It is also not that uncommon to have another login for "shutdown",
also UID 0, with a script that calls the "shutdown" command as its
shell and a special password, known to building maintenance staff,
to do a clean shutdown of the system in case of air conditioning
failure or scheduled electric power interruptions, in spite of
having *NO* other access to the system at all.
>suggest to me a way to list the UIDs of all the users that are
>currently logged into the system. That will solve the problem because
>then I can look into the passwd file to determine their usernames and
>send them messages using the 'write' command.
username -> uid is a one-way map.
uid -> username is NOT necessarily a one-way map, and there are no
places to record UIDs of logged-in users anyway.
username -> logged-in-terminal is not a one-way map either, and
it's common to choose the most-recently-active one.
The utmp file, variously placed at /etc/utmp or /var/run/utmp, is
where the login information is maintained. The file format consists
of an array of structures, each containing login information for
one user.
It is quite possible that someone extended the maximum length of a
username "on the cheap". To do it right requires changing the
maximum length of a username in <utmp.h>, then recompiling all the
programs that use it or maintain it (init, login, who, last, w,
ssh, etc.). Further, all of the previous utmp and wtmp files are
no longer readable (since the size of the structure changed). If
executables that might use <utmp.h> are distributed as binaries,
this is a problem. Doing it "on the cheap" means that the full
username isn't logged anywhere, and if what is recorded isn't unique,
you're out of luck. But it doesn't break (too much) distributing
binaries.

## INFORMATION PROVIDED
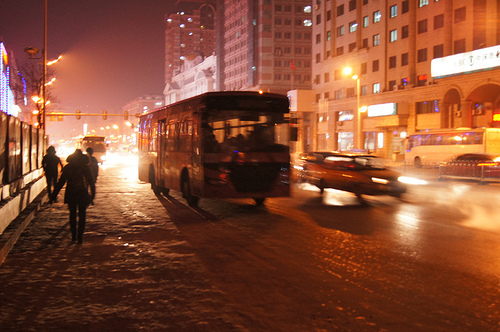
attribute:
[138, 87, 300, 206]
bus — driving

## EXERCISE DIRECTIONS
Copy the passage of the text on Unix logins and the utmp file from "It is also not" to "system at all." word for word.

## EXERCISE RESULT
It is also not that uncommon to have another login for "shutdown",
also UID 0, with a script that calls the "shutdown" command as its
shell and a special password, known to building maintenance staff,
to do a clean shutdown of the system in case of air conditioning
failure or scheduled electric power interruptions, in spite of
having *NO* other access to the system at all.